Existing intersections
As discussed previously, this prioritization information is to be used in prioritizing existing intersections for retrofit with APS either in response to requests, or in updating an ADA transition plan.

Establishing priorities
Prioritization schemes should place only limited emphasis on factors related to frequency or likelihood of use by blind pedestrians. The information provided by APS may be necessary at any time, along any route, to residents, occasional travelers, and visitors. Intersections having high pedestrian volumes are likely to have pedestrians whose vision is sufficiently impaired that they have difficulty using conventional pedestrian signals.

Of greater importance are factors related to determining whether sufficient acoustic information exists - at all times - to permit safe crossing at a particular intersection.

Rating scales
Several rating scales have been developed, some of which have been utilized for over 20 years. These rating scales are used in different ways in different cities.
  • In some locations, they were developed as warranting schemes and APS were not installed unless the intersection met a required minimum number of points.
  • Other cities use rating scales only to aid in prioritization.
Generally, points are assigned to specific intersection features, as well as proximity to services for all pedestrians, such as transit, government offices, or shopping. San Diego, Los Angeles, Portland, Oregon, and Maryland Department of Transportation use point rating scales as part of their process. Their scales are included as examples and information about their process is discussed in this section.

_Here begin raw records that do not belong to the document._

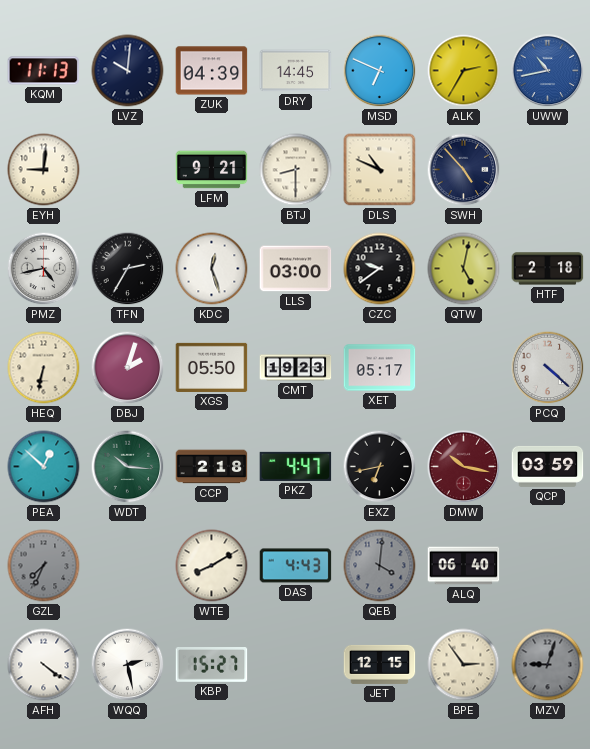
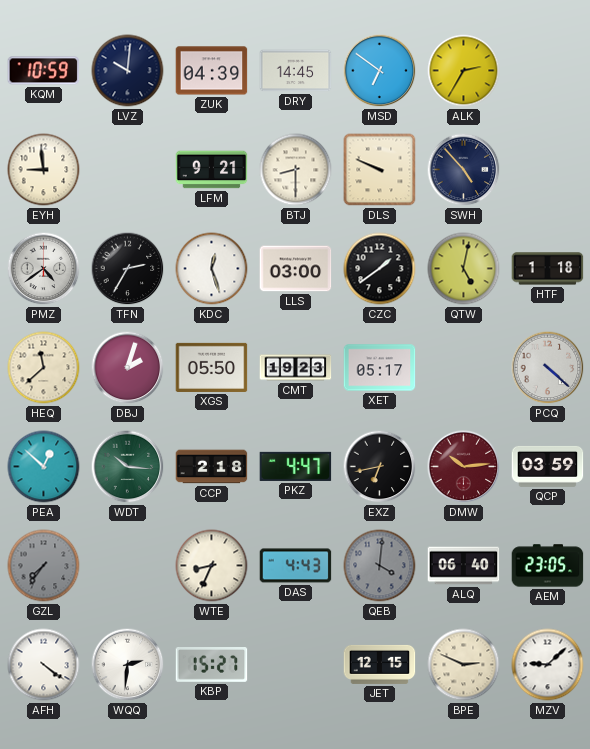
KQM: 11:13 -> 10:59
MSD: 6:49 -> 6:51
UWW: 10:43 -> none
EYH: 9:01 -> 8:59
DLS: 10:49 -> 9:49
PMZ: 4:43 -> 4:39
CZC: 9:39 -> 1:39
HTF: 2:18 -> 1:18
HEQ: 6:32 -> 11:38
DMW: 10:17 -> 10:14
GZL: 7:34 -> 7:36
WTE: 8:10 -> 8:34
AEM: none -> 23:05
WQQ: 2:28 -> 2:31
BPE: 2:54 -> 2:49
MZV: 9:03 -> 9:08
MZV dial: grey -> white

After a request for an APS is made by an individual who is blind or by an organization representing or serving individuals who are blind or visually impaired, the intersection is evaluated using a rating scale.

Individual crossings

Systems developed most recently rate each crossing at an intersection rather than the whole intersection.
  • The developers of these schemes have recognized that certain crossings of an intersection may not be problematic, while other crossings of the same intersection may not have sufficient auditory information
  • This change reflects recent developments in types of APS available as well, which may allow installation on particular crosswalks of an intersection without providing confusing cues to individuals at other crosswalks.
Who evaluates?
Systems for determining the priority of APS installations usually involve participation of one or more representatives of three groups of experts: traffic engineers, orientation and mobility specialists, and pedestrians who are blind.

Different persons in different jurisdictions carry out the evaluation.
  • In San Diego, a traffic engineer and an orientation and mobility specialist rate separate aspects of the intersections.
  • In Los Angeles and Portland, the rating is conducted jointly by an orientation and mobility specialist and the traffic engineering department staff member.
  • In Maryland, the DOT engineer determines the rating.
Prioritizing based on ratings
In San Diego and Portland, the ratings are reviewed by an advisory committee of stakeholders, including blind citizens, that assists the traffic engineering department in prioritizing the installations.

Intersections with the highest number of points are generally considered highest priority, however, date of request, plans for other construction at the intersection in question, and other issues may affect priority of the installation.

Research on a rating scale
As part of NCHRP Project 3-62, a prioritization rating scale will be validated.

After completion of this project, the rating scale will be available for use by jurisdictions involved in prioritization decisions.